Source data:
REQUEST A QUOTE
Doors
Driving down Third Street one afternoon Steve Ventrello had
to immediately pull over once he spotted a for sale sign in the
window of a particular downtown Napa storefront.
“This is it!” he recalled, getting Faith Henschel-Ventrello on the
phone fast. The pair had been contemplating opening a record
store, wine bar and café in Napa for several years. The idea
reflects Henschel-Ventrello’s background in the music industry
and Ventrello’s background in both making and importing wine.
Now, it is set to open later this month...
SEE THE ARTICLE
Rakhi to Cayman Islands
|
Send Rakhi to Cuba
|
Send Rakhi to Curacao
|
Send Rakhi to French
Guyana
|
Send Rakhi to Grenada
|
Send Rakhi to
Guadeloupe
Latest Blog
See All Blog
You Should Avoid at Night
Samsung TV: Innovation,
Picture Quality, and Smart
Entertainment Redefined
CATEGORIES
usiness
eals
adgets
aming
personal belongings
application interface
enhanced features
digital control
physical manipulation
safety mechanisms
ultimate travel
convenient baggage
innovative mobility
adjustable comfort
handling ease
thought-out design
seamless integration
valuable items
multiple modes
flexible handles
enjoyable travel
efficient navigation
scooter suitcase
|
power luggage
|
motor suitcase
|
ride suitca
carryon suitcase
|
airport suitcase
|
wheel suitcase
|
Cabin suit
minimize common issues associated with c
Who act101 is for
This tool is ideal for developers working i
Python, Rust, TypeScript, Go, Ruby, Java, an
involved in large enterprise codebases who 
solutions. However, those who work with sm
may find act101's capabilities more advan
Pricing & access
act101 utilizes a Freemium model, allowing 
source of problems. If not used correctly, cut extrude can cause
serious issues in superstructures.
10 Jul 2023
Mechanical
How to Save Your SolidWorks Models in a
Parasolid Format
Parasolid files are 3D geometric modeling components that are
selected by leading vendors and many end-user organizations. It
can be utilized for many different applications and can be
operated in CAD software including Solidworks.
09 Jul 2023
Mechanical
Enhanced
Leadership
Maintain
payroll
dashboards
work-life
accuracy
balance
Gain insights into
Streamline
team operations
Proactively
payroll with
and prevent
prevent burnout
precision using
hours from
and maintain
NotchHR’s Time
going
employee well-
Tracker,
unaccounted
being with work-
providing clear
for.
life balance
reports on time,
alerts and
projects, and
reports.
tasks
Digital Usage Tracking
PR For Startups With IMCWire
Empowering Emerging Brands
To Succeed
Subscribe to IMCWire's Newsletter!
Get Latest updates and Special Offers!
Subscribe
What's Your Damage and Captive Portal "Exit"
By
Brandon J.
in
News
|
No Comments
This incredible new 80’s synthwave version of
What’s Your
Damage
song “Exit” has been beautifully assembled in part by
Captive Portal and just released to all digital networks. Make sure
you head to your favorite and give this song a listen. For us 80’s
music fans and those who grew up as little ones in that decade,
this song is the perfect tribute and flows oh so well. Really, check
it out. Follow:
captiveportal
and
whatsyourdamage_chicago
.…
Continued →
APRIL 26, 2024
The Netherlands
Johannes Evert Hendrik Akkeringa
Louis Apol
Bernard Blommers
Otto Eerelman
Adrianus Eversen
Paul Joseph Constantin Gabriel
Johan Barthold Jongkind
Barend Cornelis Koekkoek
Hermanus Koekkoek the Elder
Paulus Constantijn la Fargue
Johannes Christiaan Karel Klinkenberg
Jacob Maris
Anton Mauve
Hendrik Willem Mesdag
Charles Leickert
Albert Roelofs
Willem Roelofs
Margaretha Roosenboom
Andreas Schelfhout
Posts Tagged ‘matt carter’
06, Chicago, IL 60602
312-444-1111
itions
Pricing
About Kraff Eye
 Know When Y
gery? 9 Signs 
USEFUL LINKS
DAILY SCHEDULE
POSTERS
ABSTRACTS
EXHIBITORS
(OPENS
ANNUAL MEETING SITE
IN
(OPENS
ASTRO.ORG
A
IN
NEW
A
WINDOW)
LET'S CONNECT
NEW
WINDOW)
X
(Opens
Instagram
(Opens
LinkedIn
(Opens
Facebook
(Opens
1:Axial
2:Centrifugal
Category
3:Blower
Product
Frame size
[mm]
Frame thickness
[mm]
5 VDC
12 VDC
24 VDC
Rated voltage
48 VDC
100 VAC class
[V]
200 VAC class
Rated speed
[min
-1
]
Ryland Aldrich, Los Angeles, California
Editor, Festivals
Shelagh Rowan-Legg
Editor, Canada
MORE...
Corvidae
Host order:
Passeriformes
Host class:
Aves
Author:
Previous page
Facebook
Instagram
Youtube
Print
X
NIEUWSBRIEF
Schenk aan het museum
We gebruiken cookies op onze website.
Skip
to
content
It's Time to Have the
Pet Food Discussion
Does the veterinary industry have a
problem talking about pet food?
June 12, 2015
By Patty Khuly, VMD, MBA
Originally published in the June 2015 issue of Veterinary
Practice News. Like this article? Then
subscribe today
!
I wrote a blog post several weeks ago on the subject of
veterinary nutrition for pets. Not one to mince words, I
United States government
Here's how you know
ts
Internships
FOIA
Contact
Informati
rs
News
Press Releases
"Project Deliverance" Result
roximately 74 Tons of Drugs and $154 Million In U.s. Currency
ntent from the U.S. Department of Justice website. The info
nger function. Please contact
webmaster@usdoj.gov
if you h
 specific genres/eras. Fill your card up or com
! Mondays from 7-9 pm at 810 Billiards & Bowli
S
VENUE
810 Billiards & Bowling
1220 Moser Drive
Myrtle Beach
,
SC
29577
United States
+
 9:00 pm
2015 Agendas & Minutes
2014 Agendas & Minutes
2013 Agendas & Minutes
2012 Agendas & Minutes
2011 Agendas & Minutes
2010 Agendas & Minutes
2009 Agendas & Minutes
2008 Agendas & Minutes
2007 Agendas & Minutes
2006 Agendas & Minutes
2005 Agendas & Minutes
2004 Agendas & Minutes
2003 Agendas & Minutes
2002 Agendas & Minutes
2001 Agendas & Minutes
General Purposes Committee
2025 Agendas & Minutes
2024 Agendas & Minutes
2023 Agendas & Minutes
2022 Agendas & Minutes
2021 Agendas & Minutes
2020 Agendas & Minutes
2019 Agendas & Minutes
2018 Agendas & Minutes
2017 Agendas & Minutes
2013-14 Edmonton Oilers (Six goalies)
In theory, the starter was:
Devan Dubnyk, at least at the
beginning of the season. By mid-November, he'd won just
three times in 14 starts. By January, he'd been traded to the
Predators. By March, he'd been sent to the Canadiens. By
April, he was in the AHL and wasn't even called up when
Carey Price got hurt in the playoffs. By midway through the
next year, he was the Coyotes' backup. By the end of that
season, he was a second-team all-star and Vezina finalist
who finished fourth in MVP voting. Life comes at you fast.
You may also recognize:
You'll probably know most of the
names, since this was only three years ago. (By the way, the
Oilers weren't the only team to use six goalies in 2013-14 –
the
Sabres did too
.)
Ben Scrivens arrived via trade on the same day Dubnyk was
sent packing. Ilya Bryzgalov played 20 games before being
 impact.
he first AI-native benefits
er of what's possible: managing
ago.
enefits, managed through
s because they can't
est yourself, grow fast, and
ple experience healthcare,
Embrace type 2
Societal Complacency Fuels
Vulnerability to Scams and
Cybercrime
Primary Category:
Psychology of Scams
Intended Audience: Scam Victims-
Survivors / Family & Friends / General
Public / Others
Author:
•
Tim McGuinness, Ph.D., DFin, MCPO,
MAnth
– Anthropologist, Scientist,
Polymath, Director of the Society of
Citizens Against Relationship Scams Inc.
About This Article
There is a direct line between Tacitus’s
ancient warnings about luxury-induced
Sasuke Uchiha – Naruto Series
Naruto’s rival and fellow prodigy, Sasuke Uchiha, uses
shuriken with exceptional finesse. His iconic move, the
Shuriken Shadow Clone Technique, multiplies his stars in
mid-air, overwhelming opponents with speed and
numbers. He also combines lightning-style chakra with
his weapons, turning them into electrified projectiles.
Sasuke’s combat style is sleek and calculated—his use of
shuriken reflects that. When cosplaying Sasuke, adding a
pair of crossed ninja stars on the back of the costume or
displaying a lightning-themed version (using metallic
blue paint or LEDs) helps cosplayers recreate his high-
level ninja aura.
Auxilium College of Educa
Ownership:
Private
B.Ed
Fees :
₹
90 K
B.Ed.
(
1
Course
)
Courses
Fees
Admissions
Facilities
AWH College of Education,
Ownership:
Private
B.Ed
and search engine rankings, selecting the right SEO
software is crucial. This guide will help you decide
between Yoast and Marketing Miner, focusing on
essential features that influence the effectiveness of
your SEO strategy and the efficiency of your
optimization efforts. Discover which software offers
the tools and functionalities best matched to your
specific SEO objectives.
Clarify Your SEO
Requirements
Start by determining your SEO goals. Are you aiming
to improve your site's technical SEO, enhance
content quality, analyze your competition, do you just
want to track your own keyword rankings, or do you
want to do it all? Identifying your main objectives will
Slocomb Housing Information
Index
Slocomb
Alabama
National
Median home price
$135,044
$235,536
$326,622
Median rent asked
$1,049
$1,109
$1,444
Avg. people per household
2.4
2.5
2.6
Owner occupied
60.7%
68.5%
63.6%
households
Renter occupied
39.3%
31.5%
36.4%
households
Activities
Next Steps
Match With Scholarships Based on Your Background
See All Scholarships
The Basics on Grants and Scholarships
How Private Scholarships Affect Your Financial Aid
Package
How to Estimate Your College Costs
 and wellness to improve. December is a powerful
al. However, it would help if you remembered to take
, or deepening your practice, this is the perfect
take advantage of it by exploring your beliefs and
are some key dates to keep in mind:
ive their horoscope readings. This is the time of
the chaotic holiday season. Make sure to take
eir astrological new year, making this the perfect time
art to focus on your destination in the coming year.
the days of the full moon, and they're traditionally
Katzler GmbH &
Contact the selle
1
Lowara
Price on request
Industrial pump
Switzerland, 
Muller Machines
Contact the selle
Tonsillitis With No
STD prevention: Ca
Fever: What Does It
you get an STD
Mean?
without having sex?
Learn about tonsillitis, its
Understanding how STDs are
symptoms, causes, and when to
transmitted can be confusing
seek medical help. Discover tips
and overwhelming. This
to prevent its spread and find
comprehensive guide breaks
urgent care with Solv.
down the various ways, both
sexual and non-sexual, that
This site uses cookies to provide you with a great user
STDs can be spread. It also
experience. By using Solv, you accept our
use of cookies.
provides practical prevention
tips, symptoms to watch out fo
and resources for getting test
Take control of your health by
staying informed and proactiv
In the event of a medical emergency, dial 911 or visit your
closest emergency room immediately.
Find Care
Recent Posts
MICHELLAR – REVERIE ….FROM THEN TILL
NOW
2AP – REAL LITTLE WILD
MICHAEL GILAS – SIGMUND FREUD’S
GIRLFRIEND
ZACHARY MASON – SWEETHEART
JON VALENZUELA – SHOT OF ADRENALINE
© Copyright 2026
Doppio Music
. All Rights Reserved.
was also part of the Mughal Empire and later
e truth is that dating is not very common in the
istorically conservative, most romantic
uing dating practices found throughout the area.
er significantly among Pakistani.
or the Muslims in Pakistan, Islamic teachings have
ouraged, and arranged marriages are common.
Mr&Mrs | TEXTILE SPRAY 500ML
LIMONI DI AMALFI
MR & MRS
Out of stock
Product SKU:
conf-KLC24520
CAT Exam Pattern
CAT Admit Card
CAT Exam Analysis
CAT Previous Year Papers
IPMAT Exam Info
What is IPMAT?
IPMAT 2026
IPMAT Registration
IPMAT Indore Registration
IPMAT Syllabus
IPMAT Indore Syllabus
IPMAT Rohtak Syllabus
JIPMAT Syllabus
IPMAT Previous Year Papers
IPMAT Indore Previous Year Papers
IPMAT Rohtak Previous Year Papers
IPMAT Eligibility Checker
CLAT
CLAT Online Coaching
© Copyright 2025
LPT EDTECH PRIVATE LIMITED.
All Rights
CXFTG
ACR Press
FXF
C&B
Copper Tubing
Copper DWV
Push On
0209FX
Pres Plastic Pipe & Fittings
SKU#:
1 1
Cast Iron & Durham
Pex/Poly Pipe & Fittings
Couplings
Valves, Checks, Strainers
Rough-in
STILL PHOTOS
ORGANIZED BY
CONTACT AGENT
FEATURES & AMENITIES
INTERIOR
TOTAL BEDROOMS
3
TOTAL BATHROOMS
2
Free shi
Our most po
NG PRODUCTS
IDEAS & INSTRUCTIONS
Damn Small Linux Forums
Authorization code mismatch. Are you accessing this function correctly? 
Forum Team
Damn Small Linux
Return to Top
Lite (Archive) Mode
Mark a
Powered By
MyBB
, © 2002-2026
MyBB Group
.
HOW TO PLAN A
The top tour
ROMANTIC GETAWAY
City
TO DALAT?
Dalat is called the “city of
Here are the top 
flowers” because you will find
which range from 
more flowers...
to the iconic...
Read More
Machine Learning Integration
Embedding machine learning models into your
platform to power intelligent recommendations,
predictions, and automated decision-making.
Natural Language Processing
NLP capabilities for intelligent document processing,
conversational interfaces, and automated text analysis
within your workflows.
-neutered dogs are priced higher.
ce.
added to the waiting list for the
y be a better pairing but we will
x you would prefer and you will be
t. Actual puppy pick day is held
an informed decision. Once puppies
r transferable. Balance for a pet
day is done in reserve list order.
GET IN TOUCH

Description of the task: Convert the items, from the first line through the line containing "involved in large enterprise codebases who", into a numbered list, omitting blank lines.

Solution to this problem:
1. REQUEST A QUOTE
2. Doors
3. Driving down Third Street one afternoon Steve Ventrello had
4. to immediately pull over once he spotted a for sale sign in the
5. window of a particular downtown Napa storefront.
6. “This is it!” he recalled, getting Faith Henschel-Ventrello on the
7. phone fast. The pair had been contemplating opening a record
8. store, wine bar and café in Napa for several years. The idea
9. reflects Henschel-Ventrello’s background in the music industry
10. and Ventrello’s background in both making and importing wine.
11. Now, it is set to open later this month...
12. SEE THE ARTICLE
13. Rakhi to Cayman Islands
14. |
15. Send Rakhi to Cuba
16. |
17. Send Rakhi to Curacao
18. |
19. Send Rakhi to French
20. Guyana
21. |
22. Send Rakhi to Grenada
23. |
24. Send Rakhi to
25. Guadeloupe
26. Latest Blog
27. See All Blog
28. You Should Avoid at Night
29. Samsung TV: Innovation,
30. Picture Quality, and Smart
31. Entertainment Redefined
32. CATEGORIES
33. usiness
34. eals
35. adgets
36. aming
37. personal belongings
38. application interface
39. enhanced features
40. digital control
41. physical manipulation
42. safety mechanisms
43. ultimate travel
44. convenient baggage
45. innovative mobility
46. adjustable comfort
47. handling ease
48. thought-out design
49. seamless integration
50. valuable items
51. multiple modes
52. flexible handles
53. enjoyable travel
54. efficient navigation
55. scooter suitcase
56. |
57. power luggage
58. |
59. motor suitcase
60. |
61. ride suitca
62. carryon suitcase
63. |
64. airport suitcase
65. |
66. wheel suitcase
67. |
68. Cabin suit
69. minimize common issues associated with c
70. Who act101 is for
71. This tool is ideal for developers working i
72. Python, Rust, TypeScript, Go, Ruby, Java, an
73. involved in large enterprise codebases who 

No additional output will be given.